Unser größtes Abenteuer in Kolumbien haben wir uns bis zum Ende aufgespart: Seit wir realisiert haben, dass Kolumbien so ein seltsames, langgezogenes, trapezförmiges Stück Land am südöstlichen Ende hängen hat, welches bis zum Amazonas reicht, hat uns der Wunsch nicht in Ruhe gelassen, dorthin zu fliegen. Tatsächlich gehört Kolumbien nur ein kurzes Stück des Amazonas, welches es Peru in sicher nicht einfachen Verhandlungen abgerungen hat. Der Amazonas hat als Handelsweg wenig von seiner Bedeutung eingebüßt und Kolumbien muss mit allerlei Versprechungen gelockt haben was den Ausbau der Infrastruktur und den Erhalt dieses riesigen Naturschatzes betrifft.
Am südlichsten Ende Kolumbiens gibt es also eine kleine Stadt, Leticia, welche direkt an der Grenze zu Brasilien liegt und auf brasilianischer Seite als Tabatinga quasi nahtlos weitergeht. Offenbar kann man hier sogar ganz ohne Einreiseformalitäten über die Grenze gehen, was den Verkehr innerhalb der Zwillingsstadt erleichtert. Wir haben das aber nicht ausprobiert, sondern sind nach Ankunft am Flughafen schnurstracks Richtung Anleger, denn wir wollten ja noch viel tiefer in den Dschungel! Wir hatten von einer guten Freundin von mir den Kontakt zu Heike bekommen, die mit ihrem kolumbianischen Mann José ein Gästehaus in einem der indigenen Dörfer betreibt. Unser Ziel: San Martín de Amacayacu.
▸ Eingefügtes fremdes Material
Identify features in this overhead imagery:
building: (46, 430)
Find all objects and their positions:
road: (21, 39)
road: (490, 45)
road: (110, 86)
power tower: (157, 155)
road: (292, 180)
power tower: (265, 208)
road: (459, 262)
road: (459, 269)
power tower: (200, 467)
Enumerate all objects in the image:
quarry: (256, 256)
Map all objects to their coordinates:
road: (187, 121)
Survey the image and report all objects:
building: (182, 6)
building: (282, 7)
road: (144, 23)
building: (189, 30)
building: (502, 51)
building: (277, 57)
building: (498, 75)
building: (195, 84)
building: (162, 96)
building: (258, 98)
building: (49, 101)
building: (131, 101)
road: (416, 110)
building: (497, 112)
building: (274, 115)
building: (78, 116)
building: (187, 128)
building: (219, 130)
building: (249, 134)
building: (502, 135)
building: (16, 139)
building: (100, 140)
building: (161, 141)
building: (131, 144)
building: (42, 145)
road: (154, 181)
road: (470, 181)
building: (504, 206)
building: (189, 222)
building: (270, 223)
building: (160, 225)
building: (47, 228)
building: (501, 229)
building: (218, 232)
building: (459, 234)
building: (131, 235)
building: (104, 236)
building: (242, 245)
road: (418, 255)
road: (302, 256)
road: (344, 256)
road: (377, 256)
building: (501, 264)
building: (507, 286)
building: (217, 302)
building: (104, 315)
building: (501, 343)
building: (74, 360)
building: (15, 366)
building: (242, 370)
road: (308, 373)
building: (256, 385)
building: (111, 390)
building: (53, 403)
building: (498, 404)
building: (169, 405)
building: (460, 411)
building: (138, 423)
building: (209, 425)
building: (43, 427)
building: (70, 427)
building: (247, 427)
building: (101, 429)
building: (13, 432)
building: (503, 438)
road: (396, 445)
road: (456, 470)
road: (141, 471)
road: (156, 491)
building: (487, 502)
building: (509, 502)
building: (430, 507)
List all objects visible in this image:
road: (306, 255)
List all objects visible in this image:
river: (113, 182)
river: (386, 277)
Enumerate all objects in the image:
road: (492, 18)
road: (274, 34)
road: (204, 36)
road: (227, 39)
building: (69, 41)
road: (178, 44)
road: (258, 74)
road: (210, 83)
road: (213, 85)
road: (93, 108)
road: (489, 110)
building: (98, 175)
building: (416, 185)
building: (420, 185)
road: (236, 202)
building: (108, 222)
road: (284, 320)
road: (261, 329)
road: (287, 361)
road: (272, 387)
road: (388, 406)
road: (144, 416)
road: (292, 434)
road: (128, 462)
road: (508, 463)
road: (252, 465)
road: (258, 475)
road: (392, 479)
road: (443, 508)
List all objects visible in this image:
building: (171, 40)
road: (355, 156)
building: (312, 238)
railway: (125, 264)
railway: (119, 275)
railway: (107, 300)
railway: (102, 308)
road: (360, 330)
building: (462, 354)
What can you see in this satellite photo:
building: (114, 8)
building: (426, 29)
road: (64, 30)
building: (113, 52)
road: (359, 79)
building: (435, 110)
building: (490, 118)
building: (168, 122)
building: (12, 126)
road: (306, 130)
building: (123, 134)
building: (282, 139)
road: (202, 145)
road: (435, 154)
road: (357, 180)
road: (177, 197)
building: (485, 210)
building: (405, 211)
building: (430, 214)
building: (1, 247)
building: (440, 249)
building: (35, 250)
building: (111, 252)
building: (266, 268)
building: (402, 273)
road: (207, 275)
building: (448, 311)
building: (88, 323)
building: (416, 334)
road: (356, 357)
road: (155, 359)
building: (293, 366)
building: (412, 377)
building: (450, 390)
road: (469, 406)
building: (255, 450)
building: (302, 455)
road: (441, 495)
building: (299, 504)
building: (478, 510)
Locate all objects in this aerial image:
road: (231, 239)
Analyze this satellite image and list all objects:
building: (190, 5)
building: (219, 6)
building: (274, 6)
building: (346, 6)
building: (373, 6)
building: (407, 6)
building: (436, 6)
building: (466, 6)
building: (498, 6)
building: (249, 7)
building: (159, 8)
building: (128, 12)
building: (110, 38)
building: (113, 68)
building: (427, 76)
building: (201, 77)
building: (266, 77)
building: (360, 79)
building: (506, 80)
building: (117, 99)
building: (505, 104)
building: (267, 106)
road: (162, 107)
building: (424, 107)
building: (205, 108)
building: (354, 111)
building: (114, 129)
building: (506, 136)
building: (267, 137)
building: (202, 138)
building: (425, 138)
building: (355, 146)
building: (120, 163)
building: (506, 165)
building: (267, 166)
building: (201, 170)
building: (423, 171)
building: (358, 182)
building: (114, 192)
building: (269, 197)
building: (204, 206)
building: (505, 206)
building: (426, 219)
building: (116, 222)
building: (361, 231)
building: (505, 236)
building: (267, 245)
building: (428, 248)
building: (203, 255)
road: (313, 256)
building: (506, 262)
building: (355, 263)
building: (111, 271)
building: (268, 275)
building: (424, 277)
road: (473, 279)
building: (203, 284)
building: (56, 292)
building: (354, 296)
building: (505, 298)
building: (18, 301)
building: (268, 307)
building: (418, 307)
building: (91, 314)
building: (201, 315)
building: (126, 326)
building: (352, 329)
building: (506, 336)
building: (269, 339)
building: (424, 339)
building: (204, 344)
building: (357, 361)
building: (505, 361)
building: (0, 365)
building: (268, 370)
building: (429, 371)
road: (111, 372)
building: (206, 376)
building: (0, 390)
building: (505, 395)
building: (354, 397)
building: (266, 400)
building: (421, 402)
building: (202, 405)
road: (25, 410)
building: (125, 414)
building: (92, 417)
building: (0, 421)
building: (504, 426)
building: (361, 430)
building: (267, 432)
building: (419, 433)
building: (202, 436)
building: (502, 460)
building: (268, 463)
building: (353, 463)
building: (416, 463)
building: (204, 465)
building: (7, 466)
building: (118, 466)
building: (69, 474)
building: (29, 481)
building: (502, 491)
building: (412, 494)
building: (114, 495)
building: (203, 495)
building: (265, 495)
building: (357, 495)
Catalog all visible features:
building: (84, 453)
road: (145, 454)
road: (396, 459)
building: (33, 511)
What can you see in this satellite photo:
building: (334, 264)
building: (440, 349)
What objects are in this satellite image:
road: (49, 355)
Vor Abfahrt: Marktvergnügen
Auch Schnellboote fahren nach Fahrplan (und das offenbar pünktlicher als wir es von anderen öffentlichen Verkehrsmitteln in Europa gewöhnt sind…) und daher hatten wir noch einiges an Zeit, bevor wir auf den Amazonas durften. Somit wurde aus unserem „schnurstracks“ ein „am Markt kann man bestimmt gut essen“. Gesagt, getan und nicht getäuscht. In einer kleinen Markthalle gab es neben allerlei wundervollem Obst, riesigen Amazonasfischen und frisch geschlachtetem Hühnchen in einer kleinen Garküche typisch brasilianische Gerichte. Wir Gringos haben mit unseren drei Wörtern Spanisch für viel Grinsen gesorgt, wurden aber ganz herzlich und zuvorkommend erst mit einer köstlichen Suppe, dann mit einem großen Teller voller Reis, schwarzer Bohnen, Gurke und wahlweise Fisch oder Rind versorgt. Halleluja war das lecker!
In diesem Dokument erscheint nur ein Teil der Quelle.